So How Rich is Really Rich in 2023?

Elgin Nelson, Staff

      Living with zero financial stress sounds appealing but having a few million dollars in 2023 won’t gain you entry into the world of the rich and famous. In fact, the dollar value it would take to live anywhere near the lavish life you see in the movies or in the real life escapades of Jay-Z, Beyonce, LeBron James or P.Diddy, is likely to cost you somewhere around ten times that.

      While a million dollars sounds like a lot of money, if it is all you have to live on, a general rule of thumb is that $1,000,000 in investments should be able to allow a person to spend approximately $40,000 per year without eventually running out of money. 

      So, a million dollars doesn’t mean what it once did.

      “The media portrayal of rich looks more like an income of a million dollars per year, not assets.,” noted certified financial planner Aaron Agte. “And for assets to generate a million dollars per year in income, you probably need $30,000,000 or more.”

      Consider that a luxury car can cost one a small fortune. A change of tires on a Bugatti Veyron—which reportedly cost $3 million in 2014— cost a whopping $33,0000. That coupled with expenses such as insurance, taxes and scheduled service means that owning one could cost $150,000 a year in maintenance alone.

      And having that kind of money doesn’t necessarily mean you won’t have to work.

During his high-profile divorce proceedings in 2021, Robert De Niro’s attorney told a Manhattan judge that her client— who is reportedly worth $500 million— was working at an unsustainable pace at 77, in order to support his estranged wife and pay off back taxes.  

      In 2020, Charles Schwab polled 1,000 Americans ages 21-75 to find out what most people considered to be rich. Most put the number at $2.6 million for a comfortable net worth.  

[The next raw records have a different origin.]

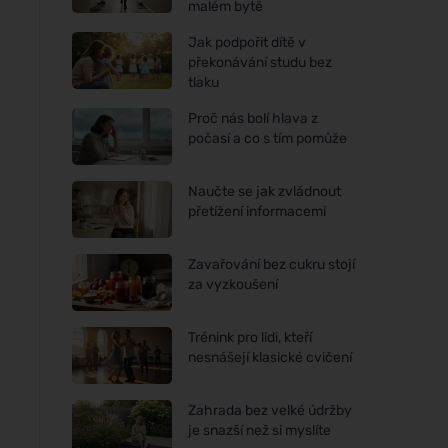
malém bytě
Jak podpořit dítě v
překonávání studu bez
tlaku
Proč nás bolí hlava z
počasí a co s tím pomůže
Naučte se jak zvládnout
přetížení informacemi
Zavařování bez cukru stojí
za vyzkoušení
Trénink pro lidi, kteří
nesnášejí klasické cvičení
Zahrada bez velké údržby
je snazší než si myslíte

70%, however agreed that wealth means more than having money, even if many fell victim to the influences of lavish spending on social media. 

      According to the study, 54% of Gen Z and 47% of millennials say “they compare their lifestyles to others they follow on social media, with social media influencers driving some of their financial decisions. And most influencers are usually seen with luxury cars that symbolize their affluent lifestyle. 

   Still, wealth remains a subjective term. That’s why studies suggest smart investments, saving, and a fresh perspective put most on the path to becoming wealthy. 

  More importantly, the studies revealed that most young people weren’t concentrating on amassing material wealth. Instead, having a sense of security in a career, loving relationships, and life experiences was the preferred currency of young Americans. 

      “It’s things like having fulfilling relationships and experiences with their family and friends, good health, and even career flexibility. All these things matter more to people than having a lot of money or owning nice things,” Abel Oonnoonny, a vice president and senior financial consultant at Charles Schwab has said.

      “We saw a shift toward personal values in how each generation thinks about money and investments,” he added.” It’s not just about accumulation; it’s about how they want to live their lives.” But to live comfortably in today’s society, net worth is imperative.

      It also depends on where you live and your earning power. Smart Asset studied how much income it takes to be in the top 1 percent of earners state by state. Nationwide, your household would need to bring in $652,657 per year to hit that exclusive mark. 

      Here in California, one would have to pull in $844,266 a year. In Connecticut, which ranks at number one, that figure stands at $903,401. The bar is lowest in West Virginia where one would only have to earn $367,582 per year to be in the top 1% of earners.

      Rich or not, the key to attaining financial security, according to experts, is abiding by a financial plan or budget and follow the following key rules: (1) Steer clear of credit card debt; (2) Invest early and wisely; (3)Make savings a priority; (4) Cut unnecessary expenses; (5) Stay true to your career goals; and (6) look for opportunities to increase your income.